That said, I continue to believe that there is room for the Hill of Crosses (see photo, above) on the list of UNESCO World Heritage sites.  The marketing campaign on behalf of the site should start with Roman Catholics, but should not be limited to them.  Others likely to be interested in the Hill of Crosses would include cultural tourists, hikers, bikers, and everyone who has ever been to Santiago de Compostela or Canterbury.  

Another Šiauliai site that should be exploited more aggressively by the Ministry of Tourism is the Gubernija brewery, which was founded in 1665 (!) and makes a first-rate beer.  I love their porter.  Who wouldn't want a tour and a tasting?   

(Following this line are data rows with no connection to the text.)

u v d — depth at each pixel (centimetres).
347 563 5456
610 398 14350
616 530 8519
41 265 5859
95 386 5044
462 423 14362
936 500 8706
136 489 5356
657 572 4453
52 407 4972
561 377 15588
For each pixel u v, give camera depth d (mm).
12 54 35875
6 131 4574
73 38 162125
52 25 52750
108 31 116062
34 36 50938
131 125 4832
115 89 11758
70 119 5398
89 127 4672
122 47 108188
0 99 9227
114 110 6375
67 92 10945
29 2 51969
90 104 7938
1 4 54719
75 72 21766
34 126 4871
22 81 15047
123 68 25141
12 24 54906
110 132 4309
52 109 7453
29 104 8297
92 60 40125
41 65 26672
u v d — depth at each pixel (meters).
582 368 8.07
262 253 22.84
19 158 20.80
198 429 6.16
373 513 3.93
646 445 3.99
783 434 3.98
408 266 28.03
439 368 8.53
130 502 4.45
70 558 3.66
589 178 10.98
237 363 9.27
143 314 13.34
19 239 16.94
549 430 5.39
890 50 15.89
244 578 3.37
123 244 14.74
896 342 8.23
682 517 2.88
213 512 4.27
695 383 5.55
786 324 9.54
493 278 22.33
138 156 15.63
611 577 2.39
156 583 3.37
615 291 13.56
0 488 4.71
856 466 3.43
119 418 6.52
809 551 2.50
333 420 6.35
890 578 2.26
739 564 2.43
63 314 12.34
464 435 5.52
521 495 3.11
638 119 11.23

I hope, too, now that the magnificent Chaimas Frenkelis villa has been restored to its former glory, that the city fathers and mothers will consider taking on the task of restoring the adjacent tannery complex, which is in serious disrepair, but which should be considered an opportunity to acknowledge the importance of the crafts associated with leather goods, and also the contribution of Judaism (a synagogue and a school were on site) to the history of Lithuanian industry. 

* * *



Before signing off, I wanted to acknowledge a very great debt to Diana Saparniene, chair of Public Administration at Šiauliai University, and to a number of our departmental colleagues who were generous with their time and other resources.  Jane and I also want to say how much we enjoyed the company of several graduate students, specifically Anzelika Gumuliauskiene (pictured above), Jurgita Mikolaityte, and Oksana Mejere.  We met another graduate student, Kristina Kupryte, who is a world-class performer on the Lithuanian harp, called the kankales.  Unfortunately, we never got to hear Kristina perform in person, but luckily, she’s all over YouTube, including here.

* * *
 
 

Also, while we were still brand-new residents of Šiauliai, Jane noticed a distinctive graffito—a sparkling diamond (see photo above)—that appears on buildings all over town.  What does it mean?  We’d still like to know. 

* * *

We'll be spending a few days in Vilnius.  When we arrived in Lithuania at the end of January, the temperature was well below zero, so we weren't inclined to be active turistas at that point; somehow we managed to miss Pilies gatve, perhaps the most celebrated street in old town.  Now that spring is ready to turn into summer, we plan to follow a more ambitious itinerary.  We have tickets for a Handel performance at the Vilnius Opera, and we intend to visit Trakai--and, if possible, Kernave, another UNESCO World Heritage site.  So, stay tuned for another week or so. 
 

Monday, June 16, 2014

Lithuania and the Misery Index



Columbia J. Warren, author of a quirky book that Jane and I have enjoyed (Experiencing Lithuania:  An Unconventional Travel Guide, 2012), can’t quite decide whether the national pastime is basketball or frowning.  Of the latter, Warren insists that “Lithuanians aren’t necessarily unhappy”; they just don't want to be mistaken for Americans, who are generally regarded as  “grinning idiots.”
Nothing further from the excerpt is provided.